Adams, who launched three startups in 10 years, failed in the first startup and raised $ 11.5 million (about 1.2 billion yen) in the second startup but sold it because it could not sustain operation I was forced to run a third startup as of 2020. When Adams looked back on his last two failures to make his third startup successful, he ran into the problem of 'insufficient way to understand users.'

So Adams established the following four steps as 'a way to understand users.'

◆ Step 1: Generative user survey
The method of observing the behavior and desires of existing customers and generating ideas for potential products is called 'generative research.'

In generative research, information is extracted by asking users questions, but at this time, there are tips on how to ask questions. For example, Adams asked users the following questions when gathering information about 'how prospective users create and share information about video meetings.'

・ What is the user's current method of creating materials and sharing information after a video meeting?
・ How important is the documented information and how accurate is it in sharing?
・ How do you understand the accuracy of the information obtained?
What happens if the information is inaccurate
・ How long are conversations that do not require documenting or information sharing?
・ What kind of conversation is important for documentation and information sharing?

While asking questions, he said that hypothetical questions such as 'What if?' Should be avoided. Also, questions such as 'Do you use these products?' And 'What do you think of these possibilities?' Are biased and are not recommended as they can waste time making the wrong product. .. In other words, all you need to do is pull out information about how the user is actually behaving.

This method is called ' The Mom Test ' devised by writer Rob Fitzpatrick. Even a mother who wants to answer a question with 'yes' to protect her child can't lie.

Also, when asking a user a question, getting permission to record the conversation and take notes is useful for designing and engineering the right product.

◆ Step 2: Evaluate user tests

After listening closely to the target user, it's time to see if the user evaluates the 'solution' that the product offers. In order to evaluate the solution, a test using a prototype should be performed, and although the prototype used for this test is best close to the actual product, mockups and design proposals are also OK.

The purpose of this test is to qualitatively analyze two things:

1. 1. Whether the user understands the solution offered by the product
2. Whether users are pleased that the product will break through the user's status quo

This step can take months or even years, so many development teams skip this step or go to the engineering stage without thorough testing.
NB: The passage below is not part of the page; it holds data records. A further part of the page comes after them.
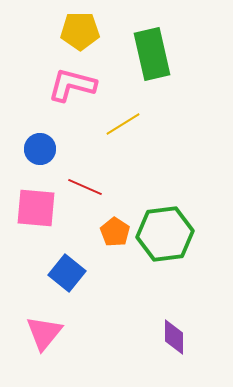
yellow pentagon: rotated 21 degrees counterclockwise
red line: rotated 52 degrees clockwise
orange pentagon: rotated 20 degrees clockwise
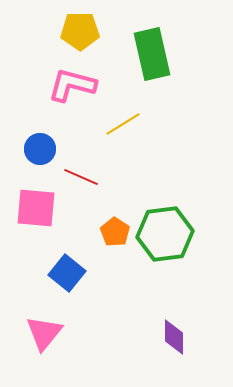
red line: moved 4 px left, 10 px up
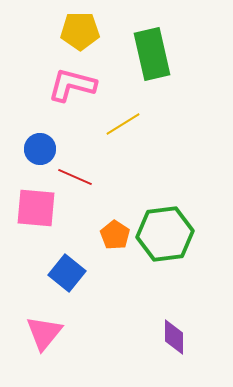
red line: moved 6 px left
orange pentagon: moved 3 px down
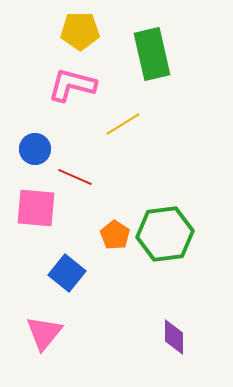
blue circle: moved 5 px left
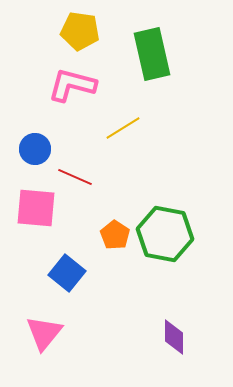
yellow pentagon: rotated 9 degrees clockwise
yellow line: moved 4 px down
green hexagon: rotated 18 degrees clockwise
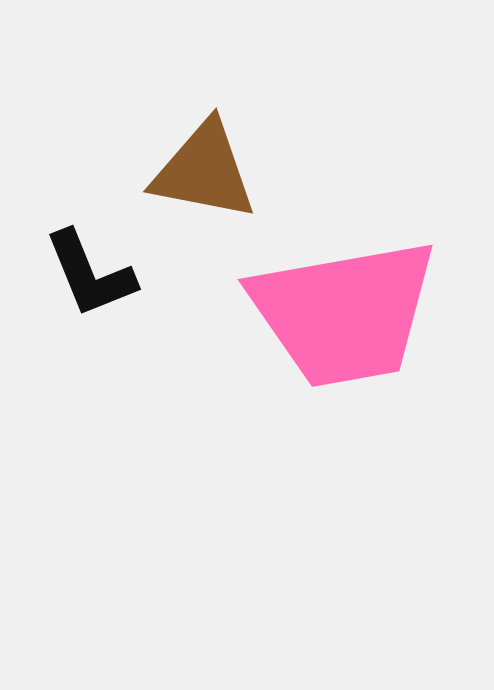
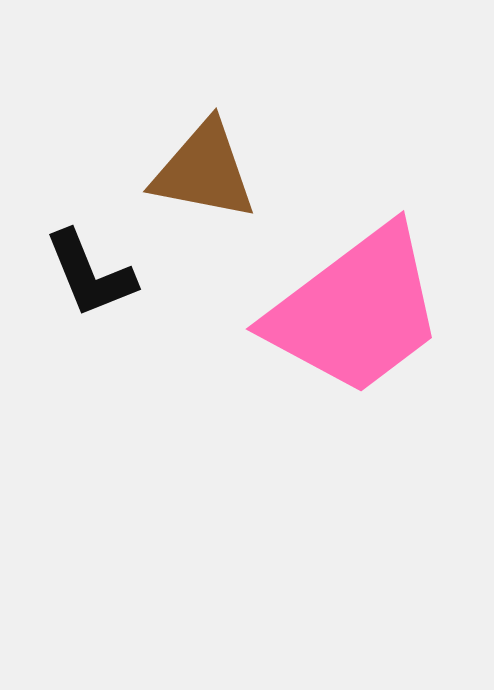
pink trapezoid: moved 12 px right, 2 px up; rotated 27 degrees counterclockwise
However, Adams says that the success of a product depends on taking this step and finding and acquiring the first customer.

◆ Step 3: Usability test

Even if the development team can propose a breakthrough solution, the product will not succeed unless the user understands how to use it. For this reason, it is important to test usability during product construction.

A typical usability test is to build a test environment that allows users to monitor how they operate the product, and have the user actually touch the product to explain 'what they are looking at'. is. This makes usability issues obvious when users get stuck in using the product. At this time, it is recommended to ask 'what do you think will happen next', 'what is happening', and 'is there a difference between what is expected and what is actually happening'.
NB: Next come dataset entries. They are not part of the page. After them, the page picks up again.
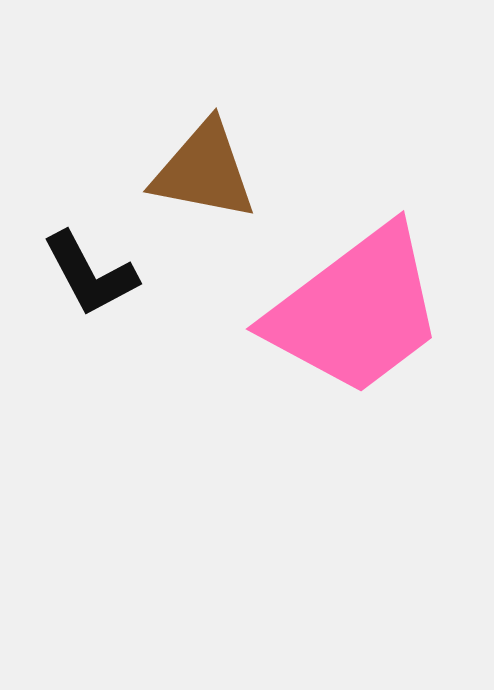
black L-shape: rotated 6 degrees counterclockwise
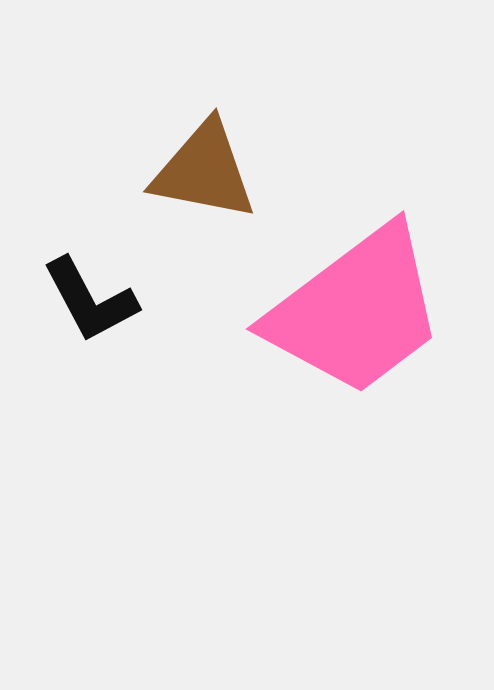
black L-shape: moved 26 px down
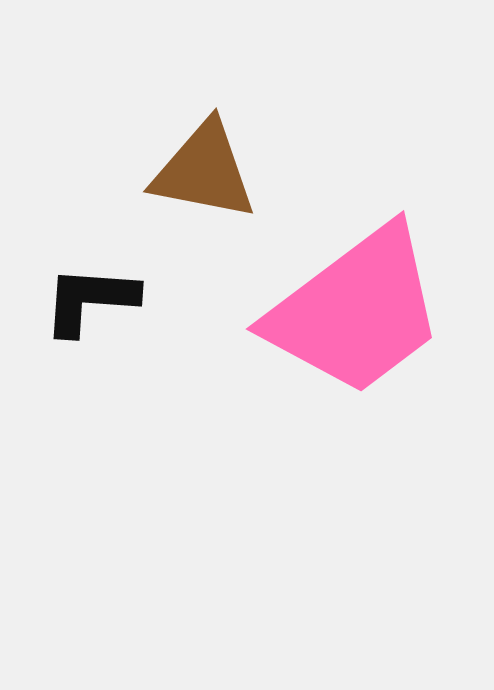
black L-shape: rotated 122 degrees clockwise
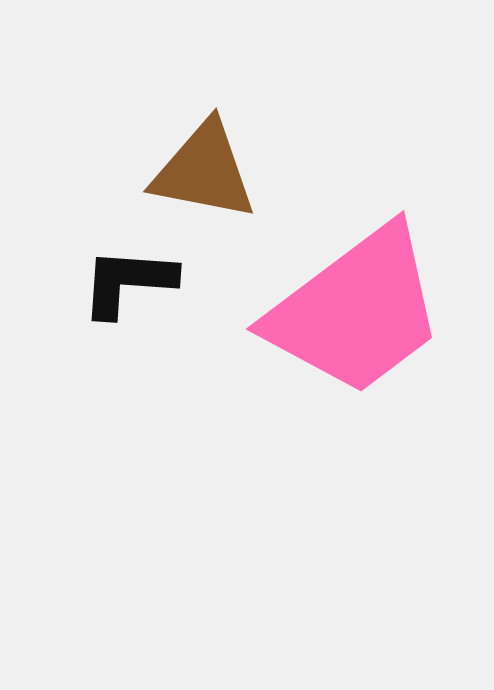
black L-shape: moved 38 px right, 18 px up
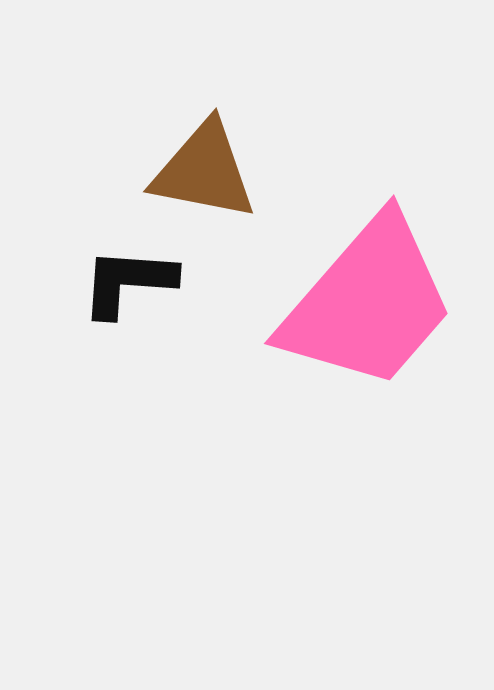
pink trapezoid: moved 12 px right, 8 px up; rotated 12 degrees counterclockwise
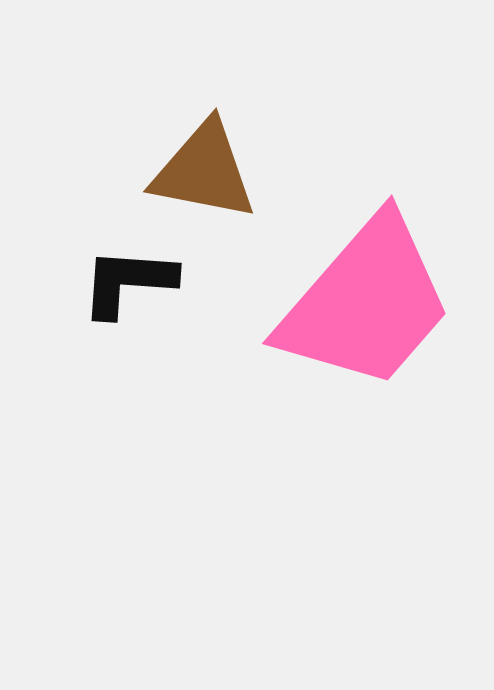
pink trapezoid: moved 2 px left
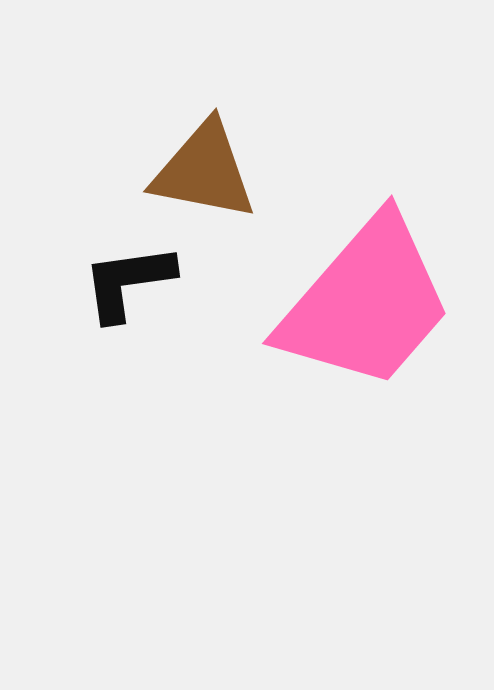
black L-shape: rotated 12 degrees counterclockwise
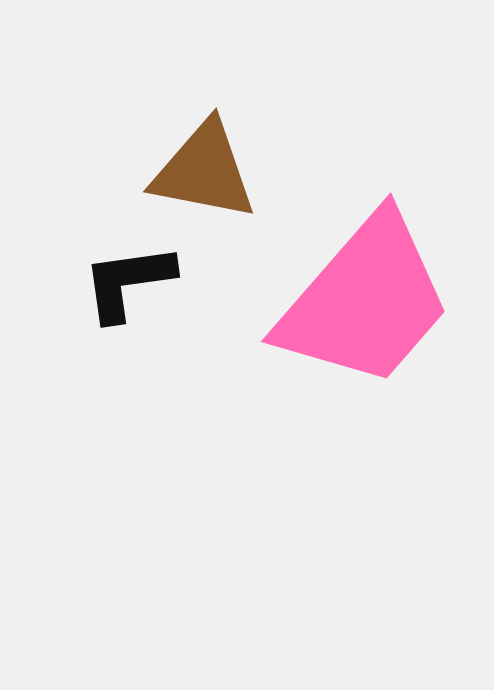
pink trapezoid: moved 1 px left, 2 px up
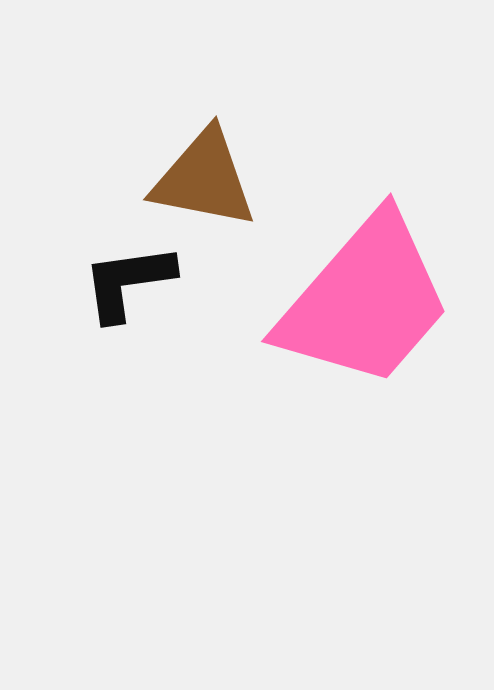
brown triangle: moved 8 px down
◆ Step 4: Continue to investigate

Adams says it's best to repeat generative research or evaluation testing as new features are added, even after the results of the initial tests have been incorporated into the product.
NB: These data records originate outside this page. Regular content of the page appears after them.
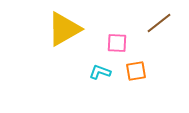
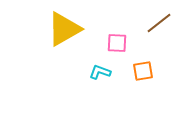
orange square: moved 7 px right
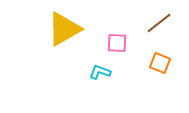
orange square: moved 17 px right, 8 px up; rotated 30 degrees clockwise
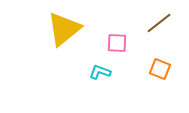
yellow triangle: rotated 9 degrees counterclockwise
orange square: moved 6 px down
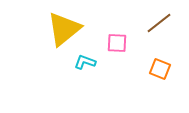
cyan L-shape: moved 15 px left, 10 px up
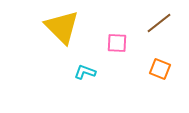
yellow triangle: moved 2 px left, 2 px up; rotated 36 degrees counterclockwise
cyan L-shape: moved 10 px down
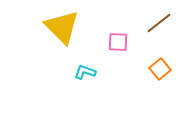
pink square: moved 1 px right, 1 px up
orange square: rotated 30 degrees clockwise
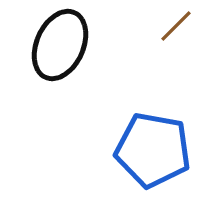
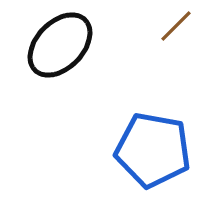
black ellipse: rotated 20 degrees clockwise
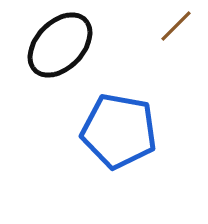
blue pentagon: moved 34 px left, 19 px up
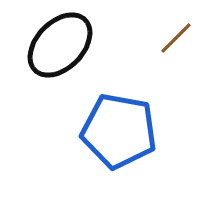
brown line: moved 12 px down
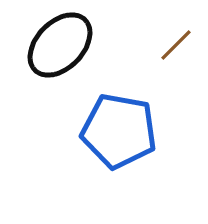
brown line: moved 7 px down
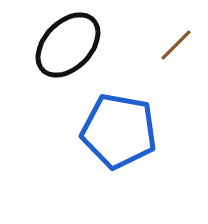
black ellipse: moved 8 px right
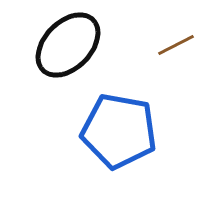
brown line: rotated 18 degrees clockwise
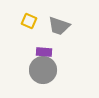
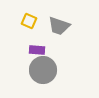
purple rectangle: moved 7 px left, 2 px up
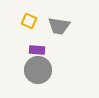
gray trapezoid: rotated 10 degrees counterclockwise
gray circle: moved 5 px left
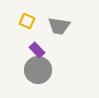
yellow square: moved 2 px left
purple rectangle: rotated 42 degrees clockwise
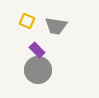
gray trapezoid: moved 3 px left
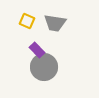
gray trapezoid: moved 1 px left, 3 px up
gray circle: moved 6 px right, 3 px up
It is also recommended that you continue to learn from existing users and at the same time collect information from new users and work with the two groups. This allows developers to improve the 'first-user user experience' based on the voices of new users, and gain insights from the voices of existing users 'only after a few weeks to months.' Because it can be done. Adams says many startups set up regular feedback sessions to understand what their users are enjoying and annoyed by to enable continuous research and discovery.